Deze twee gevallen zijn uniek in die zin dat ze meningitis nabootsten, wat ons er aanvankelijk toe aanzette om een hersen-CT en LP uit te voeren. De LP’s werden niet als traumatisch beschouwd omdat het aantal RBC’s in de opeenvolgende monsters niet afnam.1 Bovendien toonde in het eerste geval de LP die op een hoger interspace-niveau werd herhaald consequent een abnormaal aantal RBC’s, wat een niet-traumatische tap bevestigde.1 Dienovereenkomstig werd intracraniële angiografie uitgevoerd op basis van verdenking van RBC lekkage in de subarachnoïdale ruimte.
De RBC-tellingen in onze gevallen waren veel lager dan die gevonden in eerdere studies van aneurysmatische subarachnoïdale bloeding.2 Het lijkt er daarom op dat slechts een kleine hoeveelheid bloed in de subarachnoïdale ruimte sijpelde door de beschadigde adventitia wand van een vals lumen, en dat er dus geen beeldvormend bewijs van bloeding was. Niettemin lijkt dit een milde maar detecteerbare neuro-inflammatoire respons te hebben veroorzaakt, die zich uitte in voorbijgaande koorts, milde liquor pleocytose, en hyperproteïneorrhachie.3
Aan de andere kant had de mogelijkheid van coëxistente meningitis kunnen worden overwogen, vooral in het tweede geval vanwege het verhoogde WBC-getal in verhouding tot het RBC-getal. Bovendien is er eerder bewijs gevonden voor een associatie tussen arteriële dissectie en virale meningitis, wat duidt op een infectie-geassocieerd letsel van de arteriële wand.4 In dit geval waren serologische en moleculaire tests op virussen echter allemaal negatief, en verscheen er slechts voorbijgaande koorts na een 6-daagse niet-febriele unilaterale hoofdpijn.
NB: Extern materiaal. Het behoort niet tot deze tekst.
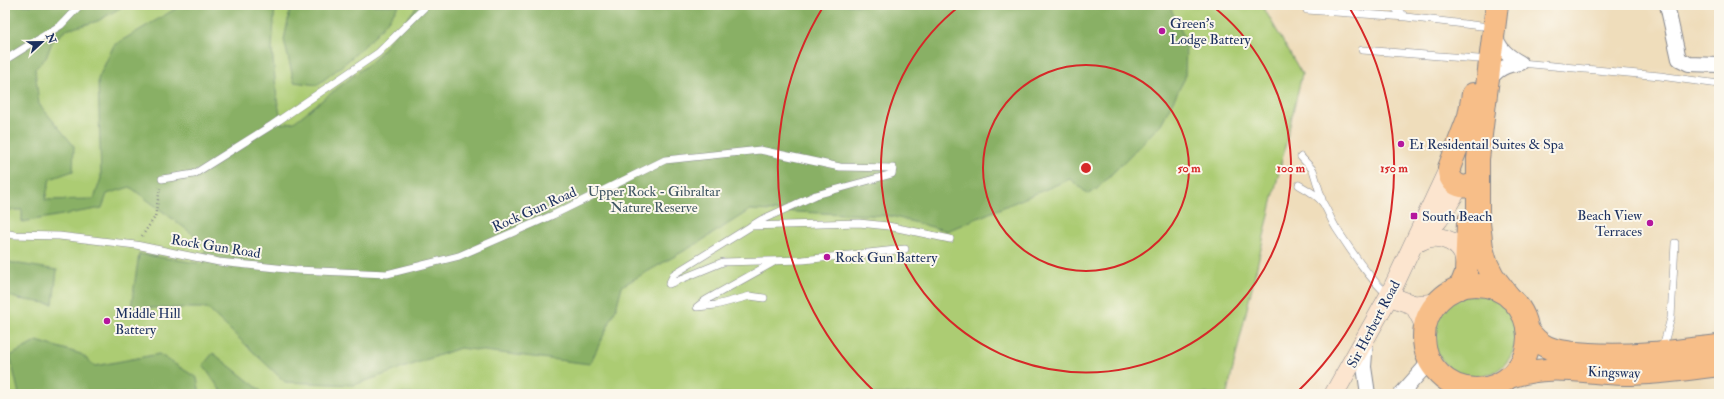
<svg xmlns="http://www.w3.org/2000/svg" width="1724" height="399" font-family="'IM FELL Double Pica',serif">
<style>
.green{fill:#accc73;stroke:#647e68}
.forest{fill:#89b065;stroke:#527062}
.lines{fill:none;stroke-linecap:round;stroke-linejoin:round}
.lane-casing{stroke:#85868c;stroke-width:8}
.street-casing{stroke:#85868c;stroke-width:16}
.secondary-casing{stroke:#85868c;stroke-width:20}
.primary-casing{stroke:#85868c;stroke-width:24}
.highway-casing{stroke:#85868c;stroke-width:24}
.path{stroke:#85868c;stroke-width:2.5;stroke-dasharray:1 3;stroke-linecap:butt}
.lane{stroke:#fff;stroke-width:7}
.street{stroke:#fff;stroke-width:14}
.secondary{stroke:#fce5cf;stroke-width:19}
.primary{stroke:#f7be88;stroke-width:22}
.highway{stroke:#f7be88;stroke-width:22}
.ring{fill:none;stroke:#d62828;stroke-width:2}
.poi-dot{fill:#b5179e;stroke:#fbf7ec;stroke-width:1.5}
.labels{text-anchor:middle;stroke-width:4;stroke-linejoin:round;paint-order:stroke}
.poi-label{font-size:14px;fill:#1b2f5e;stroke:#fbf7ec;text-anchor:start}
.park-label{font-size:14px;fill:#3f5663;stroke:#fbf7ec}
.street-label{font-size:14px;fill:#1b2f5e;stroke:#fbf7ec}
.centre{fill:#d62828;stroke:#fbf7ec;stroke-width:2}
.ring-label{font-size:12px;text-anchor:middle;font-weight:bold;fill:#d62828;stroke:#fbf7ec;stroke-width:4;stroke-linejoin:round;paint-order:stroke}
</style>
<rect width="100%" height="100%" fill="#fbf7ec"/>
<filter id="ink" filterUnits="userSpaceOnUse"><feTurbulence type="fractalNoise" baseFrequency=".025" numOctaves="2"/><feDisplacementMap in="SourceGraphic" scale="8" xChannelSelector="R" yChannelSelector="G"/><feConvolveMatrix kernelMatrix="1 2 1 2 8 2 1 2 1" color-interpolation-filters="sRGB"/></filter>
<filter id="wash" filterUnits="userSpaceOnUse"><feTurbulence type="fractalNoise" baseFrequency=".012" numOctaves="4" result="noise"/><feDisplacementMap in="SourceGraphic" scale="16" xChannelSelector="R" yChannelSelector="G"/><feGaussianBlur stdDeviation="0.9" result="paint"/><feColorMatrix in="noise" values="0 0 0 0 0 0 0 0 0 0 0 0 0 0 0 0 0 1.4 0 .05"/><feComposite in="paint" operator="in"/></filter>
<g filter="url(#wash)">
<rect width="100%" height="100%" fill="#efddbb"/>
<!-- green -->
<path class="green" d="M5 5H1262L1302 74 1227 394H5Z
M1434 336a41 41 0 1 1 82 0a41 41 0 1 1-82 0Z"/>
<!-- forest -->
<path class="forest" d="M5 5H125L98 21 66 30 52 42 46 58 35 69 39 104 74 146 73 171 50 179 45 200 94 199 101 178 98 79 114 45 182 5H275L272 49 277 99 282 124 294 122 375 59 418 5H1169L1186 41 1185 78 1161 124 1097 189 1088 194 1070 179 947 231 891 216 750 210 698 243 622 286 616 309 590 364 460 348 354 385 285 382 207 308H131L139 254 204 264 206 244 130 187 107 194 102 208 22 222V210H5Z
M291 5H399C378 37 348 62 317 85L294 82 284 40Z
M5 260 13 263 57 270 53 304 18 299 5 294Z
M37 341 81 354 95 366 159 354 197 378 200 394H19L10 356Z
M213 353 260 390 262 394H223L203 365Z"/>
</g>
<g filter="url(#ink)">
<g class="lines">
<defs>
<path id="lane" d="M1308 5 1307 10 1406 17
M1391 5 1406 17 1481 26
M1362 50 1478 59
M5 60 61 25 80 5
M1521 63 1660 76 1719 84
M1301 157 1313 170 1323 203
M162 179 194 174 272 125 378 53 427 5
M1299 185C1308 190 1317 195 1323 203 1328 211 1331 220 1336 228 1352 252 1367 276 1389 296
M751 226 859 223 888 226 950 239
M5 233 14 235 59 236 136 245 219 262 296 270 387 274 459 256 553 215 665 160 760 150 840 167 893 168 892 174 816 195 761 220 674 274 669 284 723 262 803 260 905 249
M764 298 750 296 716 305 697 307 706 300 774 262
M1662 350 1671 318 1675 243"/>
<path id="street" d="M1667 5 1679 59 1689 64 1719 65
M1489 82C1496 69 1506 65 1521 63 1508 56 1499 49 1495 34
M1366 341 1364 367 1368 394
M1401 394 1424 368 1428 358
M1473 394 1480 390"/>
<path id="secondary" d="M1424 237 1439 219 1457 190 1462 187
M1421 241C1434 233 1456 239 1463 254 1464 257 1465 262 1466 266
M1389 296 1414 305 1437 303
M1414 305 1422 320 1425 329
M1334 394 1389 296 1449 168"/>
<path id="primary" d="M1497 5 1478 159V215L1482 248 1486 262 1493 276 1510 298
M1473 94 1469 116 1449 168C1448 186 1468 193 1478 179
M1460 288 1466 273 1468 222"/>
<path id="highway" d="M1424 337a52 52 0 1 1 104 0a52 52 0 1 1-104 0Z
M1527 329C1532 336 1538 343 1547 347 1560 353 1575 353 1589 354 1633 357 1675 351 1719 346
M1510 377C1549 363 1585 373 1625 374 1656 374 1688 369 1719 365"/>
</defs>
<!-- lane casing -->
<use href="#lane" class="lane-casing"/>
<!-- street casing -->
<use href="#street" class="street-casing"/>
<!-- secondary casing -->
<use href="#secondary" class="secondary-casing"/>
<!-- primary casing -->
<use href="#primary" class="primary-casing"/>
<!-- highway casing -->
<use href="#highway" class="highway-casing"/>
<!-- path -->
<path class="path" d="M142 236 155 217 160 188"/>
<!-- lane -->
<use href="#lane" class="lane"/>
<!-- street -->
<use href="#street" class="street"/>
<!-- secondary -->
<use href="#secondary" class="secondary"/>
<!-- primary -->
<use href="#primary" class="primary"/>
<!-- highway -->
<use href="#highway" class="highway"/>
</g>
</g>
<!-- distance rings -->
<g class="ring">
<circle cx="1086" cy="168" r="103"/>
<path d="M1211 5A205 205 0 1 1 961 5"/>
<path d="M876 393A308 308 0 0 1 823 7M1349 7A308 308 0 0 1 1296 393"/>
</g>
<!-- markers -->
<g class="poi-dot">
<circle cx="1162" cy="31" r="4"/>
<circle cx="1401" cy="144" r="4"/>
<rect x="1410" y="212" width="8" height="8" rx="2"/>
<circle cx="1650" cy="223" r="4"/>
<circle cx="827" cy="257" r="4"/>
<circle cx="107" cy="321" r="4"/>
</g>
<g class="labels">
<!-- poi labels -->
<g class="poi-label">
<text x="1170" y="28">Green's<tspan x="1170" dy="16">Lodge Battery</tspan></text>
<text x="1409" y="149">E1 Residentail Suites &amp; Spa</text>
<text x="1642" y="220" text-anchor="end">Beach View<tspan x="1642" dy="16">Terraces</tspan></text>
<text x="1422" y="221">South Beach</text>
<text x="835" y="262">Rock Gun Battery</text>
<text x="115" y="318">Middle Hill<tspan x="115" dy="16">Battery</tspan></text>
</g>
<!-- park labels -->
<g class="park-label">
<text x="654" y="196">Upper Rock - Gibraltar<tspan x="654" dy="16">Nature Reserve</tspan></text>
</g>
<!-- street labels -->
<g class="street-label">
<text transform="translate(534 209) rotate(-24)" y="5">Rock Gun Road</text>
<text transform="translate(216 246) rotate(9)" y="5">Rock Gun Road</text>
<text transform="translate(1373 324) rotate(-62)" y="5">Sir Herbert Road</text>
<text transform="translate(1614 372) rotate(2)" y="5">Kingsway</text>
</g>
</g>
<circle cx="1086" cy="168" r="6" class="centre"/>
<g class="ring-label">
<text x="1189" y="172">50 m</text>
<text x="1291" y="172">100 m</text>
<text x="1394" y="172">150 m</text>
</g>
<!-- margin -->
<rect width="1724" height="399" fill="none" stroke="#fbf7ec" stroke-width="20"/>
<!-- north arrow -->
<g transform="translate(42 42) rotate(68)" stroke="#fbf7ec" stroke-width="3" paint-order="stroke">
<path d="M0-3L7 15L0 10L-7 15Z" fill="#1b2f5e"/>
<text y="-6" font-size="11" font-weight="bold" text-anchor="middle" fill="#1b2f5e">N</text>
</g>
</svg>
Daarom leek de waarschijnlijkheid van virale meningitis relatief laag.
Deze gevallen suggereren sterk dat zelfs enkele tientallen tellingen van RBC in een CSF analyse zorgvuldig moeten worden onderscheiden van een resultaat van een traumatische tap. Hersenangiografie moet dan worden uitgevoerd indien dit noodzakelijk wordt geacht.